NKT cell activation in an OX40-dependent manner. (A) IFN-γ in serum. Wild-type, OX40–/–, or NKT cell–/– mice were injected intravenously with α-GalCer or vehicle. The levels of IFN-γ were determined in serum by ELISA. (B) IFN-γ in splenocyte culture. Splenocytes were isolated from wild-type, OX40–/–, or NKT cell–/– mice and cultured with α-GalCer or vehicle. The levels of IFN-γ in the culture medium were assayed by ELISA. (C) IFN-γ in splenocyte coculture. Splenocytes from NKT cell–/– mice were cocultured with NKT cells isolated from wild-type or OX40–/– mice in the presence of α-GalCer. Where indicated, anti-CD1d antibody or control IgG was added at the initiation of the coculture. The levels of IFN-γ were assayed by ELISA. (D) CD69 on NKT cells in splenocyte coculture. The study was similar to that in C, but at the end of coculture, NKT cells were analyzed for the surface expression of CD69 by flow cytometry. Overlay (filled) histograms depict NKT cells cocultured in the absence of α-GalCer as a control. The percentages of stained cells above isotype control staining are shown in each panel.

We therefore extended this observation and confirmed the role of OX40 on NKT cells in their activation. To this end, NKT cells from wild-type mice or OX40–/– mice were cocultured in vitro with spleen cells from NKT cell–/– mice in the presence of α-GalCer and assessed for their IFN-γ responses to α-GalCer. When cocultured with NKT cell–/– splenocytes (containing CD1d-expressing antigen-presenting cells), NKT cells from OX40–/– mice, compared with NKT cells from wild-type mice, produced significantly reduced amounts of IFN-γ in response to α-GalCer (P < 0.001; Figure 5C). Similar results were achieved in the blockade of OX40/OX40L interactions with anti-OX40L antibody (P < 0.005 versus control IgG; Supplemental Figure 5).

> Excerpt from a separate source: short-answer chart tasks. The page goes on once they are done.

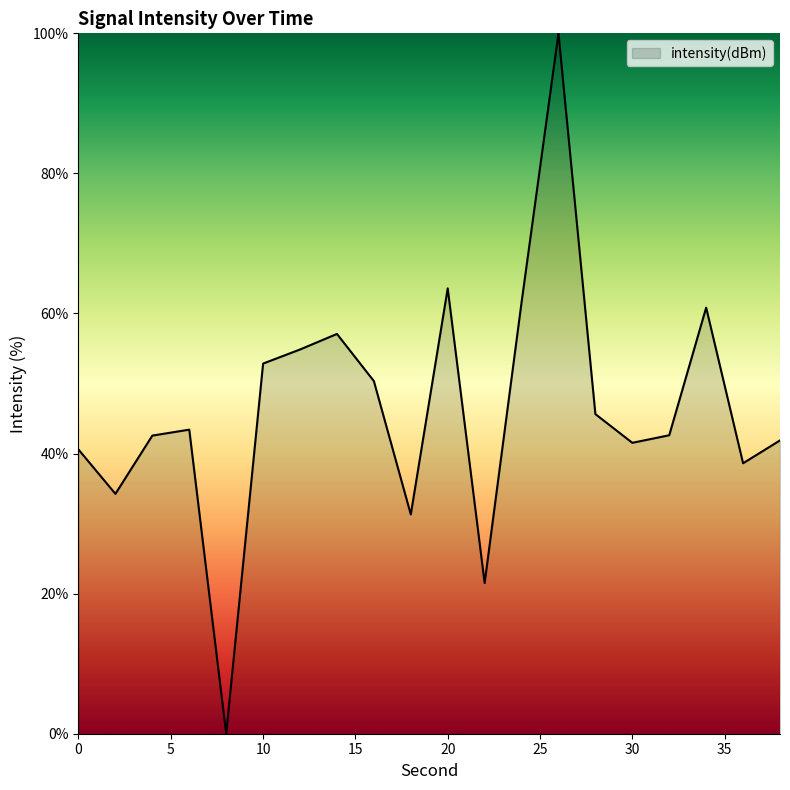

What is the average value?

46.3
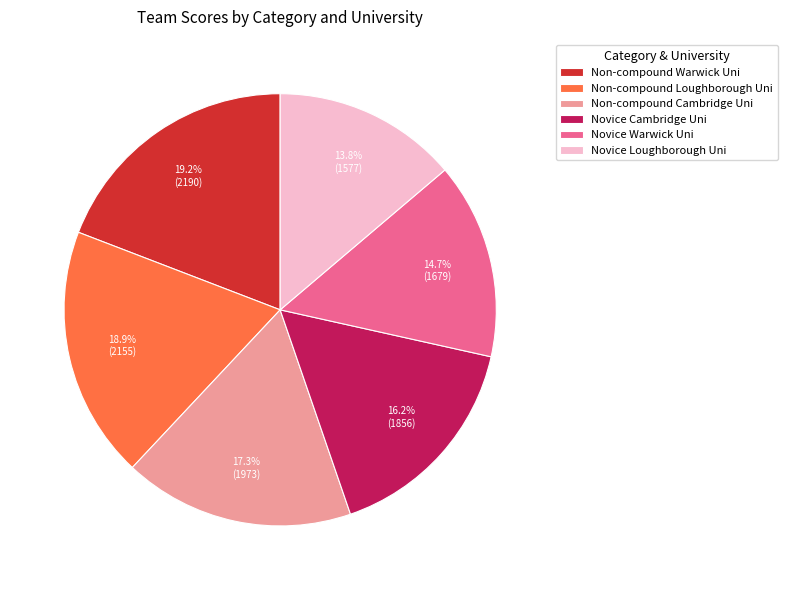

Does any single category account for the majority?

No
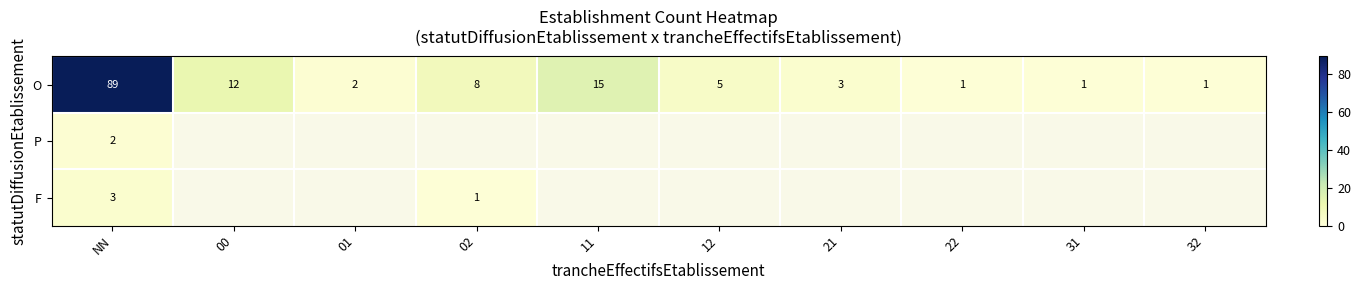

What is the total value across all series at NN?

94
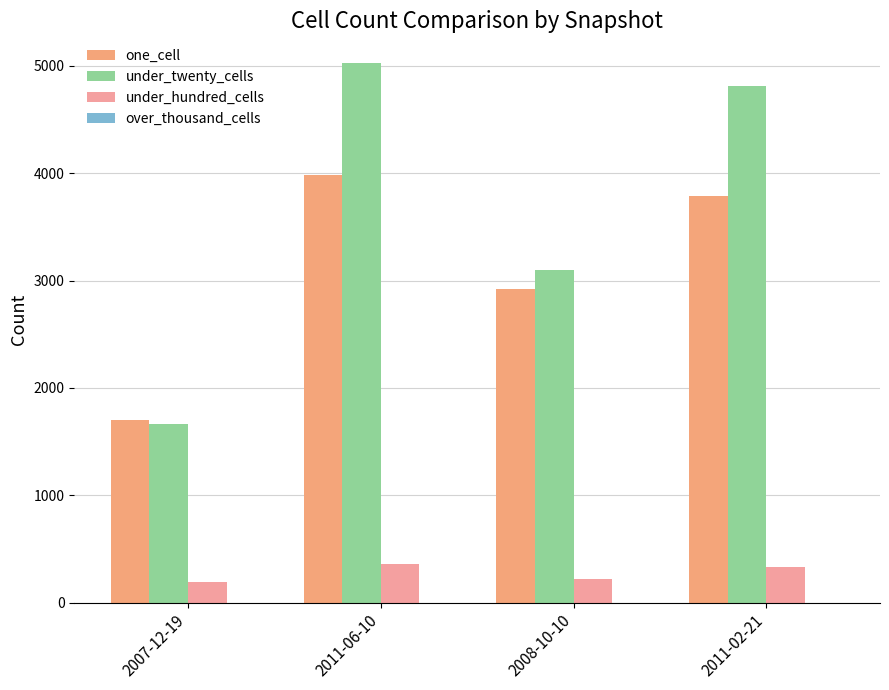

How many data points does each series have?

4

We observed no detectable amounts of IFN-γ in either wild-type or OX40–/– NKT cell culture alone (data not shown), eliminating the possibility that other immune effectors contaminating the NKT cell preparations could be responsible for the IFN-γ production observed in the coculture experiment. Moreover, these IFN-γ responses were dependent on CD1d-restricted NKT cell reactivity, because they were blocked by the addition of anti-CD1d antibody to prevent the interaction between NKT cells and CD1d-bearing splenocytes (P < 0.0001, anti-CD1d versus control IgG for both wild-type and OX40–/– NKT; Figure 5C). In parallel, we examined the degree of NKT cell activation as assessed by the expression of the CD69 activation marker on NKT cells cocultured with NKT cell–/– splenocytes. CD69 expression was upregulated on NKT cells from OX40–/– mice as well as those from wild-type mice in response to in vitro stimulation with α-GalCer, although the percentage of CD69+ cells in OX40–/– NKT cells cultured even in the presence of α-GalCer was lower than that in wild-type NKT cells cultured in the absence of α-GalCer (wild-type NKT, 62% to 84%; OX40–/– NKT, 43% to 58%; Figure 5D). Thus, the results show that OX40 on NKT cells contributes to their activation status regardless of the α-GalCer stimulation, and the involvement of OX40 becomes more apparent under conditions in which NKT cells are stimulated by CD1d-mediated recognition of α-GalCer.